Я никогда не мог понять, как может писатель сесть за стол и вывести на бумаге: "Иванов (или - Петров, или - Джонсон, или - Пушкин, или - пудель) вышел на скрипучее крыльцо и посмотрел на низкие облака". Необязательность, случайность этих и любых других им подобных фраз компрометирует вымысел.

Горький запрещал молодым авторам писать "снял сапоги", потому что это уже было до них сказано. Безнадежная банальность снятых сапог и скрипучего крыльца делает литературу невозможной.

Классиков это не смущало, потому что они умели создавать массированное чувство реальности. Читатель готов был в нее верить до тех пор, пока повторенный тысячу раз прием не перестал работать. Но к нашему веку беспомощным плагиатом стал казаться не определенный сюжет или герои, а сам способ художественного воспроизводства действительности, одновременно простодушный и условный, как картина, вышитая болгарским крестиком.

Уже Толстой жаловался Лескову: "Совестно писать про людей, которых не было и которые ничего этого не делали. Что-то не то. Форма ли эта художественная изжила, повести отживают или я отживаю".

Довлатов, отдавая себе отчет в исхоженности этого пути, прекрасно его пародировал. Например, он мог ни разу не запнувшись имитировать целыми страницами роман глубоко уважаемой им Веры Пановой. В этой псевдоцитате было все, из чего состоят обычные романы - изнурительно детальный пейзаж, подробное описание костюма героев, их сложная внутренняя жизнь.

Сергей искренне считал, что во всем виноваты гонорары. Советский Союз - единственная страна, где платят не по таланту, и даже не по тиражу, а за печатный лист. Понятно, что советские романы - самые толстые в мире, - говорил он.
– Каждое придаточное предложение - полкило говяжьих сарделек.

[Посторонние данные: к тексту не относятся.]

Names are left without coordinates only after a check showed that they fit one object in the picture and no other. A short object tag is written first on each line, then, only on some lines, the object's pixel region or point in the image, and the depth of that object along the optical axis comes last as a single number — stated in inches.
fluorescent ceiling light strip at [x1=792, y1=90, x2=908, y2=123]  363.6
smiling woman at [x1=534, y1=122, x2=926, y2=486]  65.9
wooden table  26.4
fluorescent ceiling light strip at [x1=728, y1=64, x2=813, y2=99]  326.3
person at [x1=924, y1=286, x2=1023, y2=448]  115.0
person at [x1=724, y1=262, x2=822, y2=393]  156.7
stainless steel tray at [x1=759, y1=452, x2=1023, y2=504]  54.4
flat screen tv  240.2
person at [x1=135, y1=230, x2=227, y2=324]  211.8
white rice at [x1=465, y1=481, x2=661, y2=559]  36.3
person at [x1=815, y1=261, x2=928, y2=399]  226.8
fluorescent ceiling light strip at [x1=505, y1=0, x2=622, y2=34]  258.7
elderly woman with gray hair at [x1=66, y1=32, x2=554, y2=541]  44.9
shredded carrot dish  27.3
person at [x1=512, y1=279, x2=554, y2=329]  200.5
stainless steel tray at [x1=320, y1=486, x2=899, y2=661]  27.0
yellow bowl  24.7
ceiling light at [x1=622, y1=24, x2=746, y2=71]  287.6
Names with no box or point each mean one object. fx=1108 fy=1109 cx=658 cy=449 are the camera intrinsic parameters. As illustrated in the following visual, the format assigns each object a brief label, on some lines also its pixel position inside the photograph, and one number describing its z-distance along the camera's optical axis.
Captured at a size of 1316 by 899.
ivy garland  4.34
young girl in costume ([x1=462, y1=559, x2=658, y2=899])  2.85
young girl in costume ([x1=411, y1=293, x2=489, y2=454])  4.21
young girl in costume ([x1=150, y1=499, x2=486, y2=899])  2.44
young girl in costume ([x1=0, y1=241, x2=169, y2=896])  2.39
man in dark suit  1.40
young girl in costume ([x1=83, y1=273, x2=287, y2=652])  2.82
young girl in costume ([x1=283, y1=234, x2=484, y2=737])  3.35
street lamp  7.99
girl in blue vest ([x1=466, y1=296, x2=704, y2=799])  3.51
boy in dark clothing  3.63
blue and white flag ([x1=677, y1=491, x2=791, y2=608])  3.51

Ощутив исчерпанность обычной художественной литературы, автор либо машет на все рукой, обменивая "скрипучее крыльцо" на сардельки, либо пишет литературу необычную.

Сергей пробовал сочинять странную прозу. Иногда удачно - "я отморозил пальцы рук и уши головы". (Чувствуется, что к тому времени Платонов уже заменил Хемингуэя). Но чаще опыт себя не оправдывал, как это случилось с местами симпатичной, но в целом невнятной детективной повестью "Ослик должен быть худым".